The Outcome After Stent Placement or Surgery as the Initial Treatment for Obstructive Primary Tumor in Patients With Stage IV Colon Cancer

Won-Suk Lee et al. Am J Surg.

Abstract

Background: It is still a matter of debate as to whether palliative resection of obstructive primary tumors may prolong the survival of patients with obstructive colon cancer and unresectable synchronous metastases. The main goal of this retrospective study was to compare the use of self-expanding metallic stents (SEMS) with open surgery for the palliation of patients with respect to survival, morbidity, and the time to start chemotherapy.
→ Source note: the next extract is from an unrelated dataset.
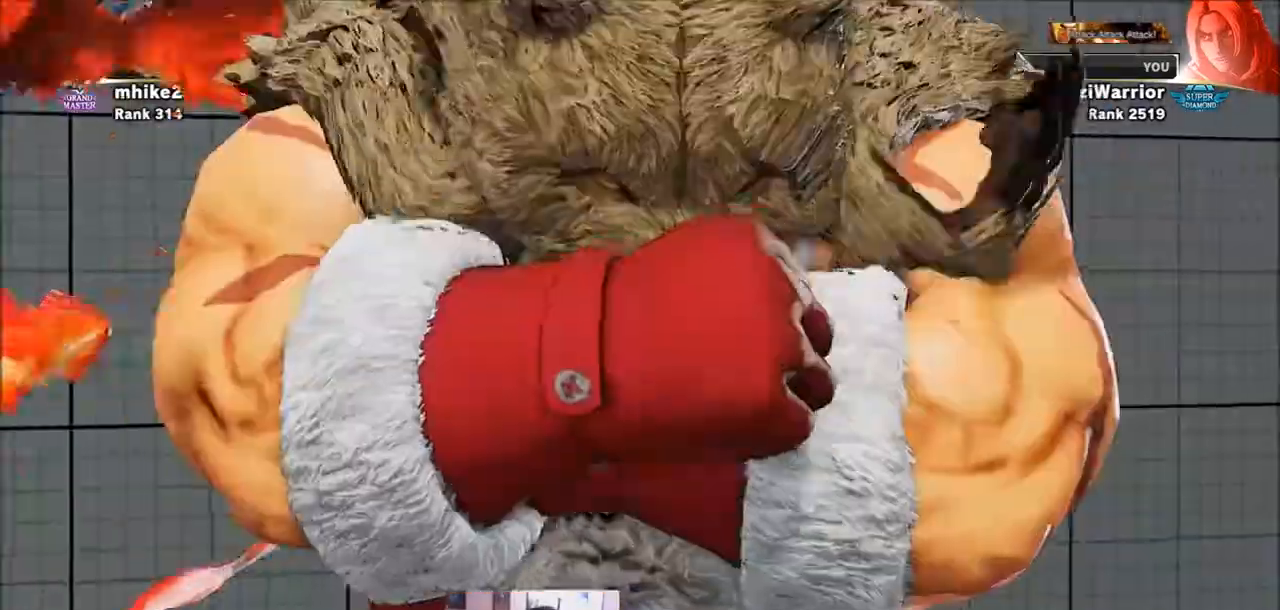
{"buttons": [], "left_stick": "center", "events": [[33, "CROSS", "down"], [33, "SQUARE", "down"], [133, "CROSS", "up"], [133, "SQUARE", "up"], [267, "left_stick", "center"], [400, "R1", "down"], [400, "TRIANGLE", "down"], [400, "left_stick", "right"], [434, "SQUARE", "down"], [467, "R1", "up"], [467, "SQUARE", "up"], [467, "TRIANGLE", "up"], [500, "left_stick", "center"]]}
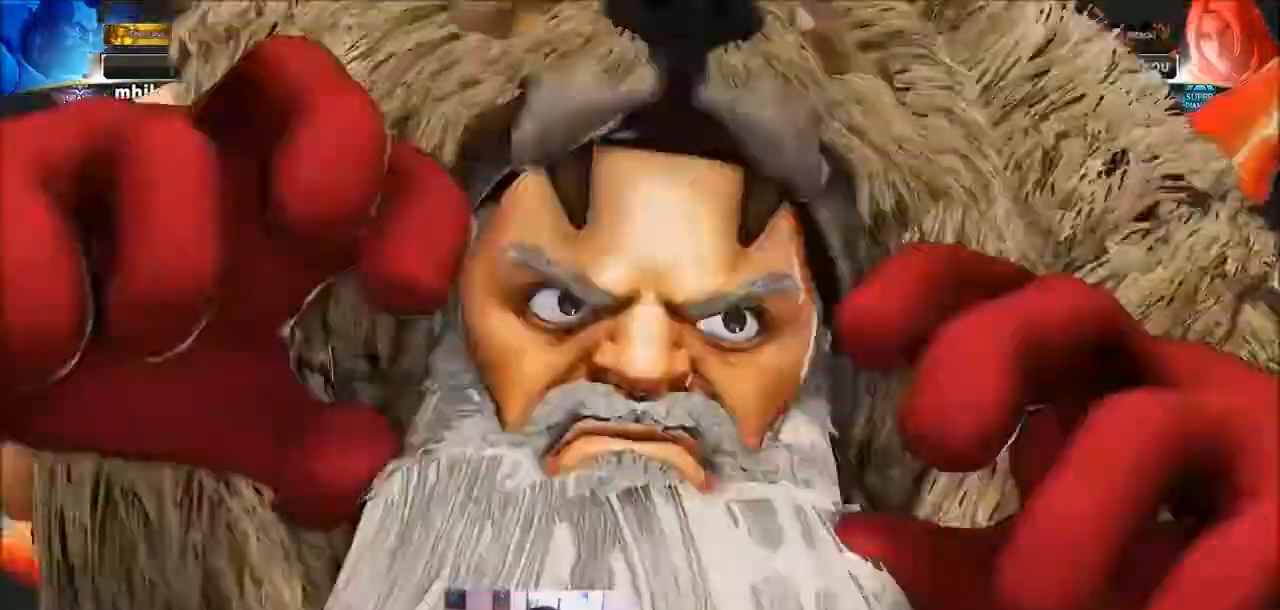
{"buttons": ["R1"], "left_stick": "left", "events": [[34, "left_stick", "left"], [67, "R1", "down"], [67, "SQUARE", "down"], [67, "TRIANGLE", "down"], [100, "left_stick", "down-right"], [134, "SQUARE", "up"], [167, "R1", "up"], [167, "TRIANGLE", "up"], [167, "left_stick", "down-left"], [234, "R1", "down"], [234, "TRIANGLE", "down"], [267, "SQUARE", "down"], [267, "left_stick", "down-right"], [334, "SQUARE", "up"], [334, "left_stick", "left"], [401, "SQUARE", "down"], [434, "left_stick", "down-right"], [501, "SQUARE", "up"], [501, "TRIANGLE", "up"], [501, "left_stick", "left"]]}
Methods: Between January 2000 and January 2008, 88 consecutive patients (52 who underwent surgery and 36 who underwent SEMS insertion) with obstructive colon cancer and unresectable synchronous metastases were retrospectively evaluated.

Results: The median hospital stay for all admissions was 7.2 days (range, 3-29 days) in the SEMS group and 12.3 days (range, 6-45 days) in the surgery group (P = .001). The incidence of stoma formation was significantly lower in the SEMS group than in the surgery group (16.7% vs 38.5%, respectively, P = .021). The median time to starting chemotherapy was significantly shorter in patients who underwent SEMS insertion compared with those who underwent surgery (8.1 vs 21.7 days, respectively, P = .001). The 1-year and 2-year survival rates were 44.2% and 21.27% in the surgery group and 16.7% and 2.8% in the SEMS group, respectively. The median survival for all patients was 15 months from the initiation of treatment (95% confidence interval, 6.0-19 months).

Conclusions: Both procedures can be safely performed, but the choice of treatment should be individualized and discussed with a multidisciplinary team.